(Layout coordinate data)
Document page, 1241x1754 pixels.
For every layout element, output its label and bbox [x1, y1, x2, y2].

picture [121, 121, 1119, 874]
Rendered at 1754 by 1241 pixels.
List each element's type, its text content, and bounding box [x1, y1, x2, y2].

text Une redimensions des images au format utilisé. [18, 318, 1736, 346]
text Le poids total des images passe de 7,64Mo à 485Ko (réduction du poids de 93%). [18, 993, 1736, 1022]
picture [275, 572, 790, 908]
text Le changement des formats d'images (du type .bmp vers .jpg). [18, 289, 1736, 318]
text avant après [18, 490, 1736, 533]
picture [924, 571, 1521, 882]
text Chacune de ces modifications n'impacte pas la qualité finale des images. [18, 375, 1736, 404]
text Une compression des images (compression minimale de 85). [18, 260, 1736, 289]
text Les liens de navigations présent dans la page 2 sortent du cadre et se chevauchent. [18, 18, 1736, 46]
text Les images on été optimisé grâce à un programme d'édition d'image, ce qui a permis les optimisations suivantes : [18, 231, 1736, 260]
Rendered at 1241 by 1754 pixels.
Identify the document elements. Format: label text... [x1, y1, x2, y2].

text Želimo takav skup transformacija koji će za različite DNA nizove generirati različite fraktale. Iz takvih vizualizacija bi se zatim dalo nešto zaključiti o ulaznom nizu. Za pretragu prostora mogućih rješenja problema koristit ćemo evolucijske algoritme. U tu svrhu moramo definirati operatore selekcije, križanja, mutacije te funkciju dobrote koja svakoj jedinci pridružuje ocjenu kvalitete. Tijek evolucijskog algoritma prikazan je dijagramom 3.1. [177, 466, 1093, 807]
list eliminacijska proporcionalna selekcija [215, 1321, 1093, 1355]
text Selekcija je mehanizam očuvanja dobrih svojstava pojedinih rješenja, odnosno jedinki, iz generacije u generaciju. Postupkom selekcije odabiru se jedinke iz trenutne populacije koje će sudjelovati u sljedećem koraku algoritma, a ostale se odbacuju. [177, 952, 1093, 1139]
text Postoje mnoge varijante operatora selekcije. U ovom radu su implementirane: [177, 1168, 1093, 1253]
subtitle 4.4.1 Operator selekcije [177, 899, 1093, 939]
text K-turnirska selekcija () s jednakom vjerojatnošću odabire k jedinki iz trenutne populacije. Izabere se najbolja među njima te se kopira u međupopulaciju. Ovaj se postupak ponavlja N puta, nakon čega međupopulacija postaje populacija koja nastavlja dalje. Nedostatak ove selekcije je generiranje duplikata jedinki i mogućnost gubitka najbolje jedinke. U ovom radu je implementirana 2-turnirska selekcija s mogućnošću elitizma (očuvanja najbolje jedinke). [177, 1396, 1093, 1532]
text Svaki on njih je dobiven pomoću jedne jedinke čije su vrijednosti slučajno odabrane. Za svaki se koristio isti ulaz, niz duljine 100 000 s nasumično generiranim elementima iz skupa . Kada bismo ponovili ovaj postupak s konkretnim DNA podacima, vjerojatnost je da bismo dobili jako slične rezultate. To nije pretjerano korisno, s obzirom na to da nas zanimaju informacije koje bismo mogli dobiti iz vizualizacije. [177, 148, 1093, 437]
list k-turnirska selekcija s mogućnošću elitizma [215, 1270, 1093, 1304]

• [TASK BRIEF]: Change "bounding box" to "bounding rectangle" in the part of the items that runs from the start through the line containing "List each element's". Give only those lines, with everything else unchanged.

• [EXERCISE RESPONSE]:
Document page, 1241x1754 pixels.
For every layout element, output its label and bbox [x1, y1, x2, y2].

picture [121, 121, 1119, 874]
Rendered at 1754 by 1241 pixels.
List each element's type, its text content, and bounding rectangle [x1, y1, x2, y2].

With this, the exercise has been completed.